Joel Neto

Pedra sobre pedra


Rubrica "Pai aos 50", de Joel Neto.

Há pouco passei pela janela da sala: rodei ostensivamente o pescoço no sentido contrário. Logo de manhã, acabado de mudar a fralda ao Artur, tive de ir à porta da cozinha deixar o saco de lixo do quarto dele, malcheiroso como sempre: fixei o olhar nos sapatos, abri a porta, atirei o saco e tornei a fechá-la – sempre sem tirar os olhos dos pés. Ando a evitar o jardim porque, passava pouco das sete, a terra tremeu. Normalmente eu já estaria acordado há muito, mas o Artur teve uma noite má, nós tivemos uma noite má com ele, e aconteceu que às 07.20 horas, precisamente a essa hora, dormitávamos todos. Acordei de imediato, sentindo que a cama oscilava. Tentei medir o tempo: 15, 30, 40 segundos – mas deixei-me adormecer de novo.
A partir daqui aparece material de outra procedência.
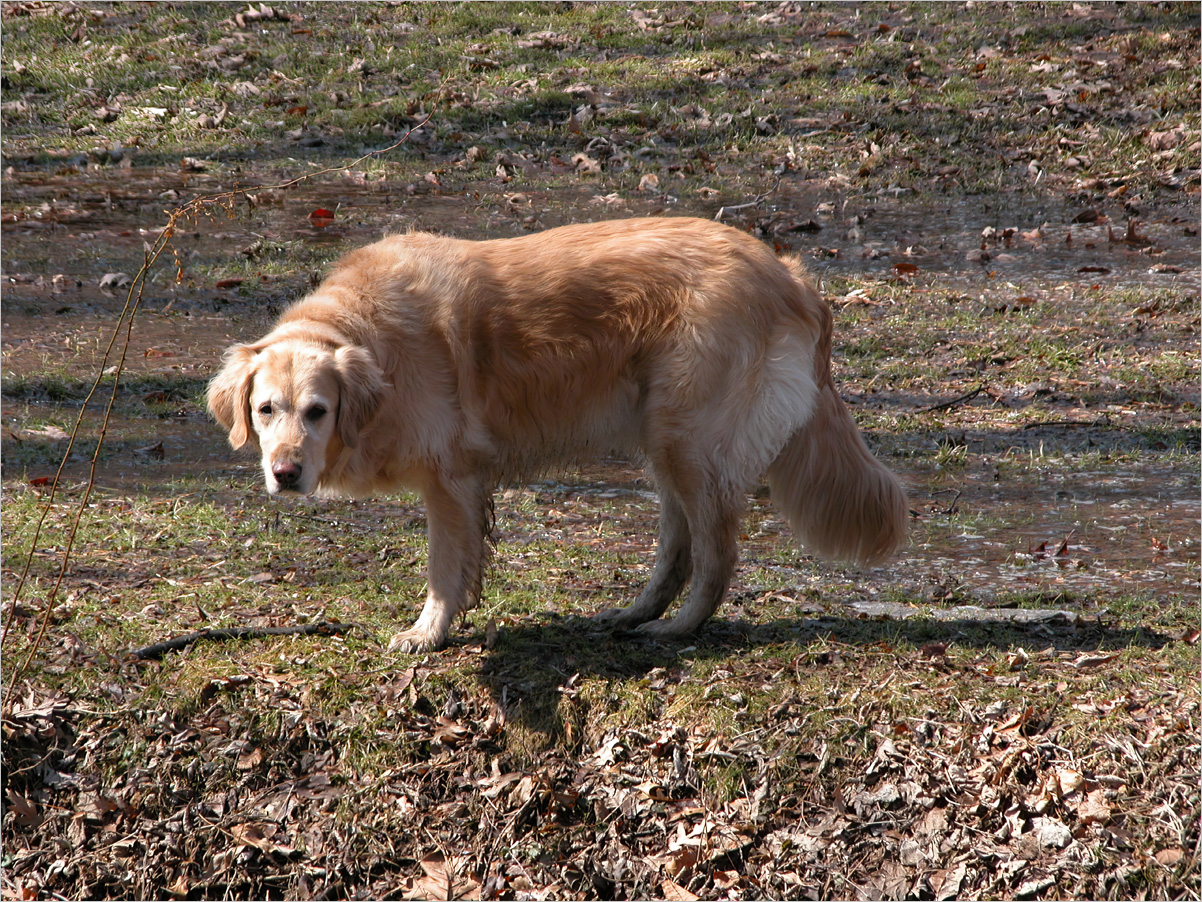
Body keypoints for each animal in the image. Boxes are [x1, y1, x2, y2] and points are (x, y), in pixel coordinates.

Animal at [208, 217, 908, 651]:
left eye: (318, 411)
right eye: (265, 410)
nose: (285, 474)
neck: (368, 334)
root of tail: (787, 272)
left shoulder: (451, 478)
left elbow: (444, 567)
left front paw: (429, 632)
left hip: (689, 443)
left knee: (716, 557)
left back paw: (677, 629)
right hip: (663, 443)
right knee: (677, 550)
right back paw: (634, 613)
Quando acordei de vez, eram nove da manhã, e o meu filho, do outro lado do corredor, continuava em silêncio. Disse à Marta: “Não imaginas o sonho que eu tive”. E ela: “Não foi um sonho, também acordei”. Precipitei-me para o telemóvel: houvera de facto um sismo. De apenas sete segundos, afinal, mas com intensidade suficiente para deixar estragos. No Facebook já circulava a foto de uma estrada interrompida devido aos esborralhamentos.

Lembrei-me da minha história com os sismos. Até ao dia em que voltei para a ilha, o maior que sentira até fora em Lisboa. Entretanto, só não me lembro de quantos senti nos últimos 12 anos porque faz parte da condição de ilhéu sublimar essas coisas. Mas dois deles foram há não muitas semanas, Outono adiantado já, estava eu naquela praceta do Pico da Urze onde paro o carro para ir buscar o garoto ao colégio. Afloraram logo às janelas várias senhoras, desabafando.
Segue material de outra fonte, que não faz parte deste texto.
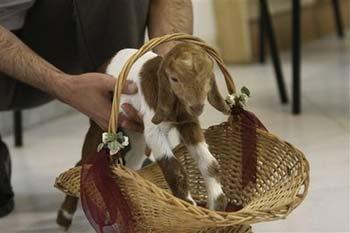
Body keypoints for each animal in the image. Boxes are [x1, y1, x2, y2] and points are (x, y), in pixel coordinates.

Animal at [57, 43, 231, 229]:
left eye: (208, 77)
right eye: (174, 79)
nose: (197, 107)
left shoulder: (188, 123)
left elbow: (210, 163)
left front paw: (216, 205)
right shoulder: (154, 131)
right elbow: (174, 169)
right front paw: (188, 207)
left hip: (135, 138)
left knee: (130, 163)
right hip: (100, 124)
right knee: (84, 162)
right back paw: (64, 217)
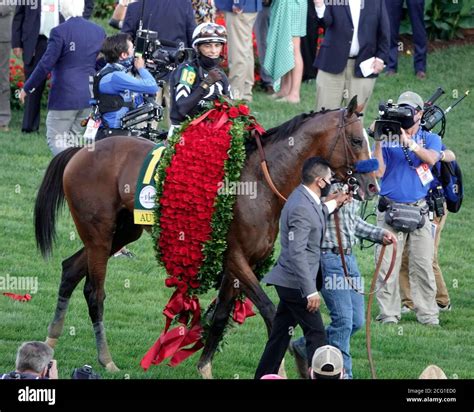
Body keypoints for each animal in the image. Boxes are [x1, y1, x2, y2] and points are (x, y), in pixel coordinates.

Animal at [34, 96, 378, 376]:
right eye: (357, 139)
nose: (373, 185)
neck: (256, 183)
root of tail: (81, 151)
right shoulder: (235, 257)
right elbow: (269, 311)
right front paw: (281, 363)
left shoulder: (244, 262)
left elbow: (222, 314)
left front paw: (204, 366)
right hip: (99, 233)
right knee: (95, 292)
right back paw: (105, 359)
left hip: (121, 233)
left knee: (70, 269)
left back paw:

E agora aqui estou, com medo de olhar para o jardim. No dia em que aluir um só destes muros com que reordenei a orla da mata, sustentando a encosta, não saberei o que fazer. Temo pela cabana de trabalho, pelo pagode de verão, pelas acácias. Temo pelos trilhos de pedra e pelas flores, pelas vedações dos cães e por todos os recantos cujo nome o Artur já vai ouvindo. Tenho tantos planos para o meu filho e para estes recantos. E é tão bom fazê-los – mesmo que, depois, ele venha a virar costas a tudo isto.Mas não: ainda não foi desta. A certa altura, já não muito antes do meio-dia, ganho enfim coragem para olhar pela janela e não vejo nada fora do sítio. Então, abro a porta de uma vez e corro a esquadrinhar os muros e as árvores. Nada. É um profundo alívio.

E é, ao mesmo tempo, uma angústia difícil de definir, pequenina mas insofismável. Estranha vida esta, a do ilhéu – estranha condição. E o meu filho, coitado, também a traz.